Polygamy and The Handmaid’s Tale

I first remember hearing about Margaret Atwood’s The Handmaid’s Tale (1985) from my friend Valerie.  She mentioned it during a book club that we both belonged to, and I was intrigued by it.  However, it took me a few years to get to it.  I ended up reading Atwood’s The Blind Assassin (2000) first.  That’s an amazing book.  And once I got to The Handmaid’s Tale, I couldn’t put it down.  The Handmaid’s Tale is number 48 on the BBC book list.

the handmaid's tale cover
The story is of a dystopian and totalitarian Christian society.  Older men, already married to older women, use young women in order to bear their children.  It is a disturbing idea, and most disturbing is the scene in which we understand just how this arrangement works.  The handmaid lays face up on top of the wife, with the wife holding her, while the husband does his duty to make a child.  Truly bizarre.

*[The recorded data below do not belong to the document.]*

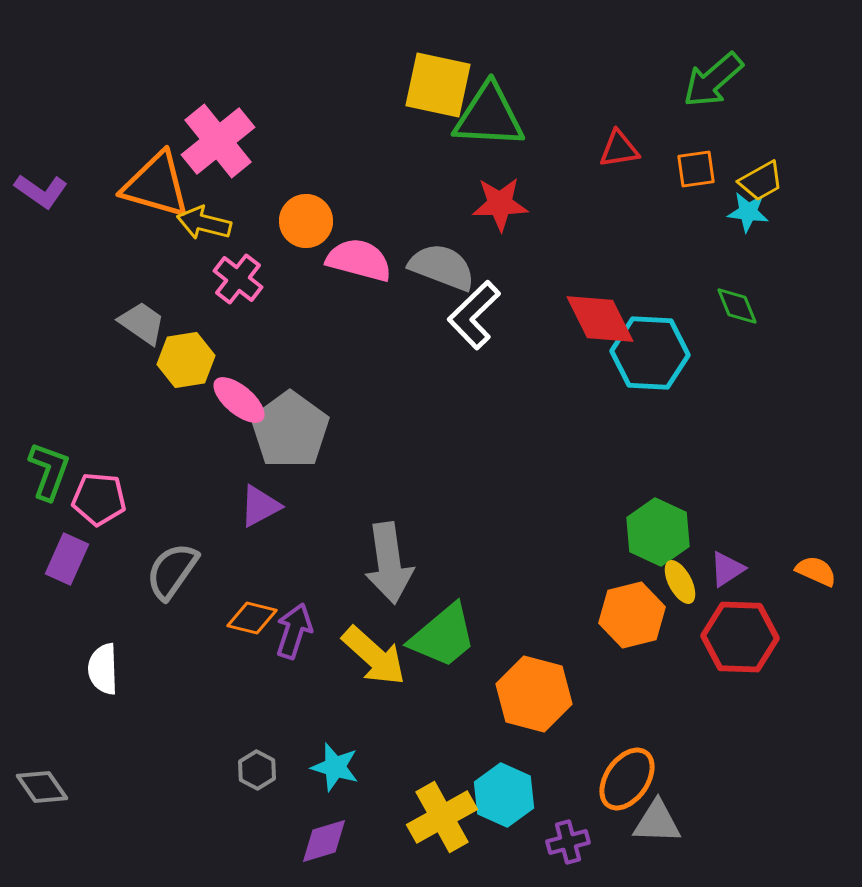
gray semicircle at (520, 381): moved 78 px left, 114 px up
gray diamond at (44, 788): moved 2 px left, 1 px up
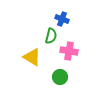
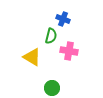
blue cross: moved 1 px right
green circle: moved 8 px left, 11 px down
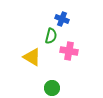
blue cross: moved 1 px left
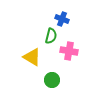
green circle: moved 8 px up
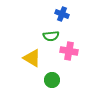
blue cross: moved 5 px up
green semicircle: rotated 70 degrees clockwise
yellow triangle: moved 1 px down
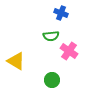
blue cross: moved 1 px left, 1 px up
pink cross: rotated 24 degrees clockwise
yellow triangle: moved 16 px left, 3 px down
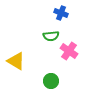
green circle: moved 1 px left, 1 px down
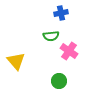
blue cross: rotated 32 degrees counterclockwise
yellow triangle: rotated 18 degrees clockwise
green circle: moved 8 px right
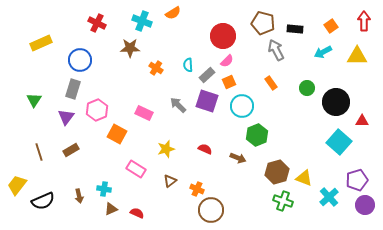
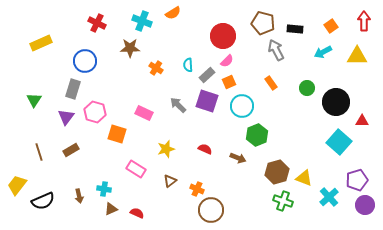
blue circle at (80, 60): moved 5 px right, 1 px down
pink hexagon at (97, 110): moved 2 px left, 2 px down; rotated 20 degrees counterclockwise
orange square at (117, 134): rotated 12 degrees counterclockwise
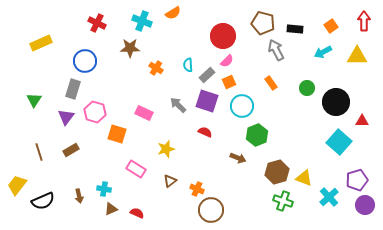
red semicircle at (205, 149): moved 17 px up
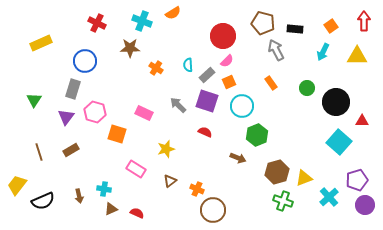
cyan arrow at (323, 52): rotated 36 degrees counterclockwise
yellow triangle at (304, 178): rotated 42 degrees counterclockwise
brown circle at (211, 210): moved 2 px right
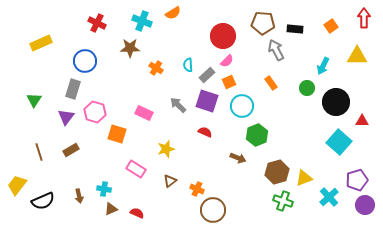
red arrow at (364, 21): moved 3 px up
brown pentagon at (263, 23): rotated 10 degrees counterclockwise
cyan arrow at (323, 52): moved 14 px down
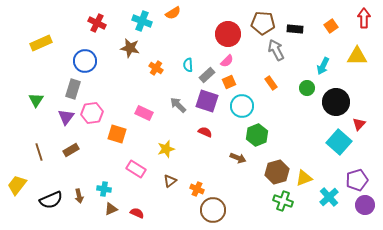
red circle at (223, 36): moved 5 px right, 2 px up
brown star at (130, 48): rotated 12 degrees clockwise
green triangle at (34, 100): moved 2 px right
pink hexagon at (95, 112): moved 3 px left, 1 px down; rotated 25 degrees counterclockwise
red triangle at (362, 121): moved 3 px left, 3 px down; rotated 48 degrees counterclockwise
black semicircle at (43, 201): moved 8 px right, 1 px up
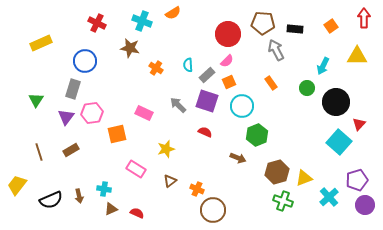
orange square at (117, 134): rotated 30 degrees counterclockwise
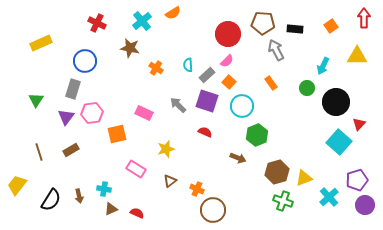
cyan cross at (142, 21): rotated 30 degrees clockwise
orange square at (229, 82): rotated 24 degrees counterclockwise
black semicircle at (51, 200): rotated 35 degrees counterclockwise
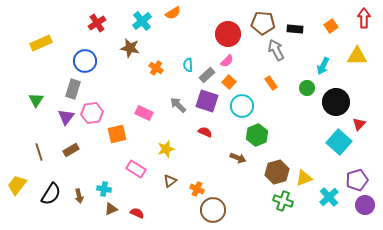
red cross at (97, 23): rotated 30 degrees clockwise
black semicircle at (51, 200): moved 6 px up
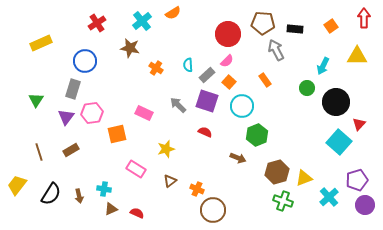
orange rectangle at (271, 83): moved 6 px left, 3 px up
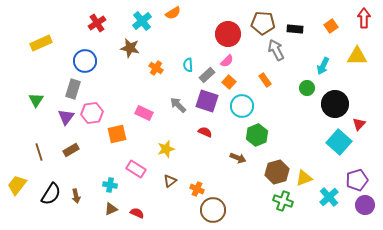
black circle at (336, 102): moved 1 px left, 2 px down
cyan cross at (104, 189): moved 6 px right, 4 px up
brown arrow at (79, 196): moved 3 px left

Yet, it isn’t so bizarre.  It reminds me of the practice of polygamy, of which my church has a history (unfortunately).  It has long since been banned (thank goodness), but some splinter groups who call themselves fundamentalists, and other religions and groups, still practice polygamy.  Some claim it is god’s law or will.  Others claim that it is a wonderful arrangement for women in raising children together and doing domestic work together.  It seems in theory that this would alleviate some of the burdens of being a mother and wife.

However, the stark reality of the dysfunction of polygamy is presented in Escape (2007) by Carolyn Jessop.  She escaped from a fundamentalist polygamist sect in southern Utah, the one run by Warren Jeffs and in the news in the last few years for abuse and rape of underage girls.  Jessop was the fourth wife of one if the big wigs in the community.  She bore him eight children by the time she was 35 and her book recounts the horror of the situation.

escape cover
First of all, she was married off as soon as she turned 18; her husband was in his 50s.  She had no say about whom she would marry and no chance for love or dating.  This seems bad enough.  But she joined a family with other wives who were dominant, crazy, or had given up.  There were dozens upon dozens of children, and she was expected to care for them while the others went on trips with the husband.  As the years progressed, the abuse in the family became apparent.  One of the other wives constantly beat and berated the children, even the infants and toddlers. The husband did nothing to stop it, restricted freedoms, and was controlling and abusive both emotionally and physically.  Carolyn did end up working, but was expected to turn over her paycheck to her husband each month.  She was an object and property.

It was a fascinating read, one that made me appreciate my own situation.  She lived such a strange life, and her escape from it is truly remarkable.  The book recounts such horrific details that I wouldn’t necessarily call the book “good,” but it is more like a train wreck that one cannot turn away from.

I saw a connection to Jessop’s memoir of the horrors of polygamy to The Handmaid’s Tale.  My biggest problem with polygamy and any situation in which women are used as pawns for children is the fact that it hurts both women and children.  The Handmaid’s Tale presents these same realities.  The women are objects for creating children rather than people.  They are denied their dignity and their ability to choose.

I would recommend Atwood’s books to anybody.  She is a fantastic Canadian author who has never disappointed me.